We achieve accuracy of over 91.9% with a random forest. (results not shown)
modelFit_rpart <- train(type ~., data=training, method="rpart")
## Loading required package: rpart
modelFit_rpart
## CART
##
## 2761 samples
## 57 predictors
## 2 classes: 'nonspam', 'spam'
##
## No pre-processing
## Resampling: Bootstrapped (25 reps)
##
## Summary of sample sizes: 2761, 2761, 2761, 2761, 2761, 2761, ...
##
## Resampling results across tuning parameters:
##
## cp Accuracy Kappa Accuracy SD Kappa SD
## 0.06985294 0.8215504 0.6221559 0.02249869 0.04696270
## 0.07444853 0.8168455 0.6142914 0.02407778 0.04864253
## 0.48437500 0.7023295 0.3051601 0.09515024 0.27662878
##
## Accuracy was used to select the optimal model using the largest value.
## The final value used for the model was cp = 0.06985294.
predictions <- predict(modelFit_rpart, newdata=testing)
confusionMatrix(predictions, testing$type)
## Confusion Matrix and Statistics
##
## Reference
## Prediction nonspam spam
## nonspam 1041 267
## spam 74 458
##
## Accuracy : 0.8147
## 95% CI : (0.7962, 0.8322)
## No Information Rate : 0.606
## P-Value [Acc > NIR] : < 2.2e-16
##
## Kappa : 0.593
## Mcnemar's Test P-Value : < 2.2e-16
##
## Sensitivity : 0.9336
## Specificity : 0.6317
## Pos Pred Value : 0.7959
## Neg Pred Value : 0.8609
## Prevalence : 0.6060
## Detection Rate : 0.5658
## Detection Prevalence : 0.7109
## Balanced Accuracy : 0.7827
##
## 'Positive' Class : nonspam
##
We achieve an accuracy of 82.16% on the training set using classification and regression trees (CART), and 81.47% accurac on the test set.
capture.output(modelFit_nnet <- train(type ~., data=training, method="nnet"), file='NUL')
## Loading required package: nnet
modelFit_nnet
## Neural Network
##
## 2761 samples
## 57 predictors
## 2 classes: 'nonspam', 'spam'
##
## No pre-processing
## Resampling: Bootstrapped (25 reps)
##
## Summary of sample sizes: 2761, 2761, 2761, 2761, 2761, 2761, ...
##
## Resampling results across tuning parameters:
##
## size decay Accuracy Kappa Accuracy SD Kappa SD
## 1 0e+00 0.8906584 0.7655596 0.066231176 0.17241292
## 1 1e-04 0.8393926 0.6243925 0.132960235 0.35363145
## 1 1e-01 0.9272355 0.8482397 0.008496003 0.01746492
## 3 0e+00 0.9225580 0.8385038 0.024232270 0.04805599
## 3 1e-04 0.9243352 0.8418648 0.011609575 0.02446403
## 3 1e-01 0.9313034 0.8562914 0.010084010 0.02100872
## 5 0e+00 0.9312791 0.8562088 0.008149483 0.01713756
## 5 1e-04 0.9295296 0.8525310 0.008558600 0.01772226
## 5 1e-01 0.9337628 0.8613387 0.008709115 0.01833183
##
## Accuracy was used to select the optimal model using the largest value.
## The final values used for the model were size = 5 and decay = 0.1.
predictions <- predict(modelFit_nnet, newdata=testing)
confusionMatrix(predictions, testing$type)

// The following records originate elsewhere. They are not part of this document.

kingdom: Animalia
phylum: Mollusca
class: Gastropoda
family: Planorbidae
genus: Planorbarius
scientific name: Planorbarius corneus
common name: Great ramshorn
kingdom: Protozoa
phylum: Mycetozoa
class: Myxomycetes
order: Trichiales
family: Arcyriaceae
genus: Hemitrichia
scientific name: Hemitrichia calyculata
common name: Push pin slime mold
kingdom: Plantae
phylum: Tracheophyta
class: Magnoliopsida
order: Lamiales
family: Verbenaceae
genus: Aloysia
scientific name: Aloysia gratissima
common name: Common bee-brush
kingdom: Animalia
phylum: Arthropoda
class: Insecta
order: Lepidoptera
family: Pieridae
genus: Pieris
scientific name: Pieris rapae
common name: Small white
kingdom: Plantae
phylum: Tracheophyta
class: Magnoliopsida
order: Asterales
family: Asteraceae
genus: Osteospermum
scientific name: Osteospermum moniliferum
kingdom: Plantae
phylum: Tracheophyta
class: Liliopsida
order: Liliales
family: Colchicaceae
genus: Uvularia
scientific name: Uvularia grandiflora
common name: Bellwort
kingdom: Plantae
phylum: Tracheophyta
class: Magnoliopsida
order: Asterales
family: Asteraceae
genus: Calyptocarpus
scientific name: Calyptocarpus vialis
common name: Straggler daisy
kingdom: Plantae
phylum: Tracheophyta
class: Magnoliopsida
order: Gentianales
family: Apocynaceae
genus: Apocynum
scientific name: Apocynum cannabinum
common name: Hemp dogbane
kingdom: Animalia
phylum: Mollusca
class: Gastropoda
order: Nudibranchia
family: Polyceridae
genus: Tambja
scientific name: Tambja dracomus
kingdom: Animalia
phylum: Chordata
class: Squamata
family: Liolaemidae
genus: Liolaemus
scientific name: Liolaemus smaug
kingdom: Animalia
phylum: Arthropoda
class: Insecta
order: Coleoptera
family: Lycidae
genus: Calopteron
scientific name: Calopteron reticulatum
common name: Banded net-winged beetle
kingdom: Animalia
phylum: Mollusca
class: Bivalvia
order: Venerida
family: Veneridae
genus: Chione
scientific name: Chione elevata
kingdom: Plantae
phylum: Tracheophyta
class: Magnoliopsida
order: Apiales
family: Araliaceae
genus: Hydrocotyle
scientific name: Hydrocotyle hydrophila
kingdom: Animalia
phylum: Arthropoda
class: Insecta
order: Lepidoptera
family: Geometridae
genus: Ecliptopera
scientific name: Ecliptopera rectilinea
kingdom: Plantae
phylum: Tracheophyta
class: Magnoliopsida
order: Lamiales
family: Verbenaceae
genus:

## Confusion Matrix and Statistics
##
## Reference
## Prediction nonspam spam
## nonspam 1061 55
## spam 54 670
##
## Accuracy : 0.9408
## 95% CI : (0.929, 0.9511)
## No Information Rate : 0.606
## P-Value [Acc > NIR] : <2e-16
##
## Kappa : 0.8759
## Mcnemar's Test P-Value : 1
##
## Sensitivity : 0.9516
## Specificity : 0.9241
## Pos Pred Value : 0.9507
## Neg Pred Value : 0.9254
## Prevalence : 0.6060
## Detection Rate : 0.5766
## Detection Prevalence : 0.6065
## Balanced Accuracy : 0.9379
##
## 'Positive' Class : nonspam
##
Using a neural network with the default of 100 iterations we get 93.37% accuracy on the training set, and 94.08% on the test set.